É fato pode até não ter ocorrido. Pode ser, sim, pura maldade. Mas que ele parece muito real, não se pode negar.

Autor: Jose Luiz Oliveira de Almeida

José Luiz Oliveira de Almeida é membro do Tribunal de Justiça do Estado do Maranhão. Foi promotor de justiça, advogado, professor de Direito Penal e Direito Processual Penal da Escola da Magistratura do Estado do Maranhão (ESMAM) e da Universidade Federal do Maranhão (UFMA).

3 comentários em “O julgador, o assessor e a falta de humildade”

  1. Eu sou suspeita em fazer algum comentario, pelo simples fato de mim considerar a fã numero 1º desse ilustre magistrado/desembargador.
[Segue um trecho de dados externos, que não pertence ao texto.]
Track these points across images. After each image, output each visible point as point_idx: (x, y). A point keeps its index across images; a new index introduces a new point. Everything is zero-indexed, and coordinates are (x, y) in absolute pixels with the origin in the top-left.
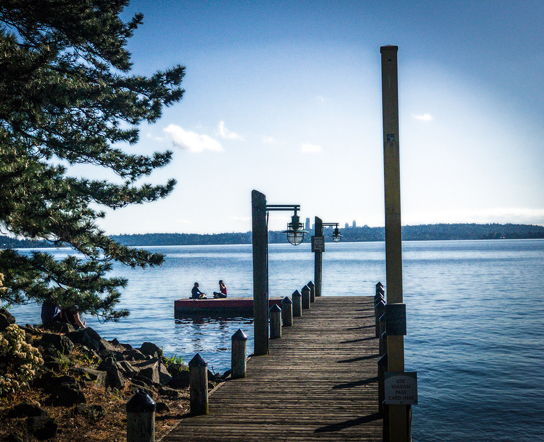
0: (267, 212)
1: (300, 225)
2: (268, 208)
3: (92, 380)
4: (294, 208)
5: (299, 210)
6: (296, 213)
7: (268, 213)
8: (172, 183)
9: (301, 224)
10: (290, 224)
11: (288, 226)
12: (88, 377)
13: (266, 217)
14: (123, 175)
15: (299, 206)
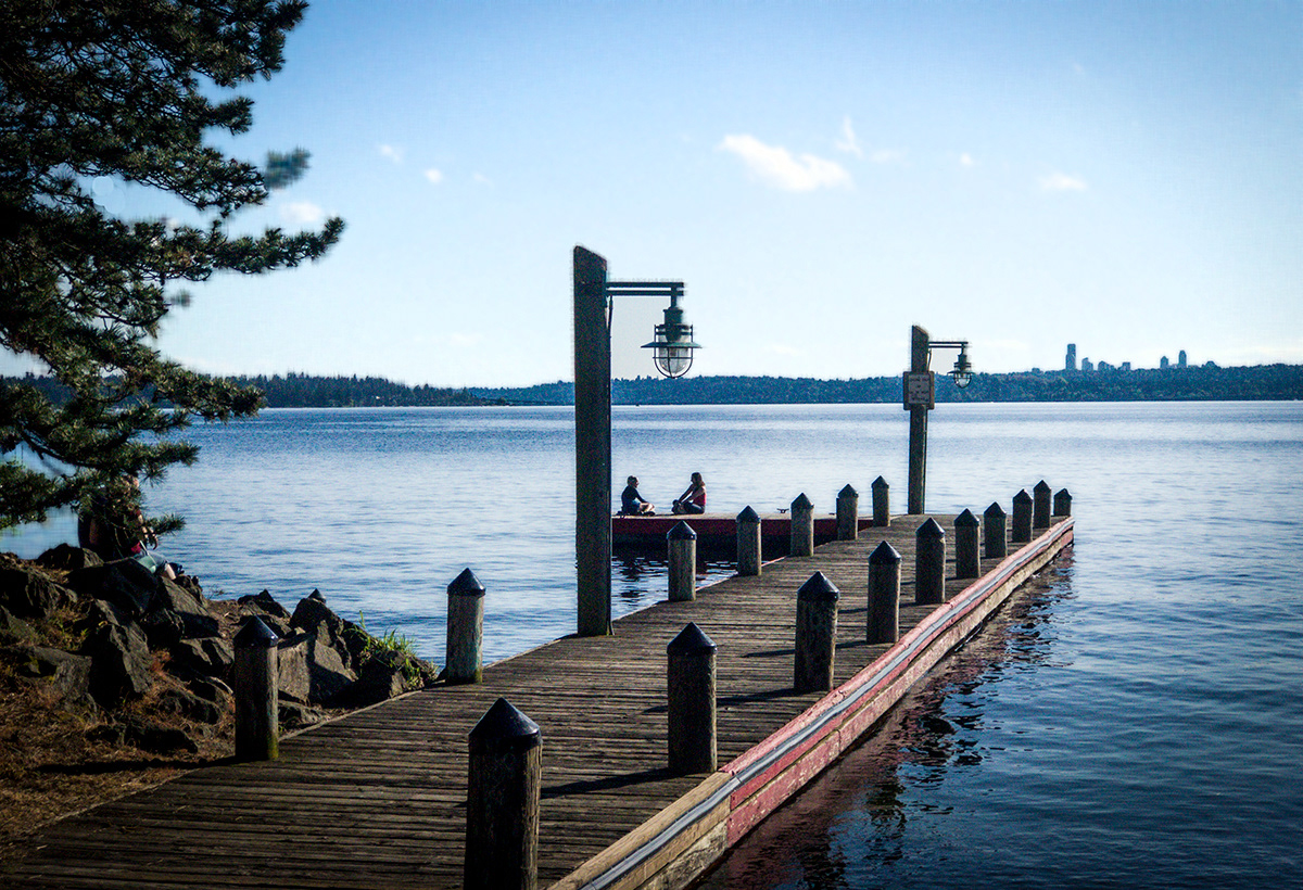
0: (608, 299)
1: (683, 331)
2: (611, 289)
3: (41, 676)
4: (669, 289)
5: (681, 294)
6: (674, 302)
7: (611, 301)
8: (334, 228)
9: (685, 327)
10: (661, 327)
11: (656, 333)
12: (34, 668)
13: (608, 310)
14: (201, 205)
15: (682, 285)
Deus mim concedeu a honrar de trabalha com ele, e verdadeiramente, posso afirmar:explemplo de competencia e senso de justiça.

  2. raros são os casos de humildade na Magistratura, sei o que digo pois já convivi com vários. Parabéns.

  3. às vezes leio trechos das decisões de Vossa Excelência e até admiro o vosso senso de Justiça.

    Continue assim. De homems como Vossa Senhoria precisavam estar compostos todos os Tribunais Pátrios.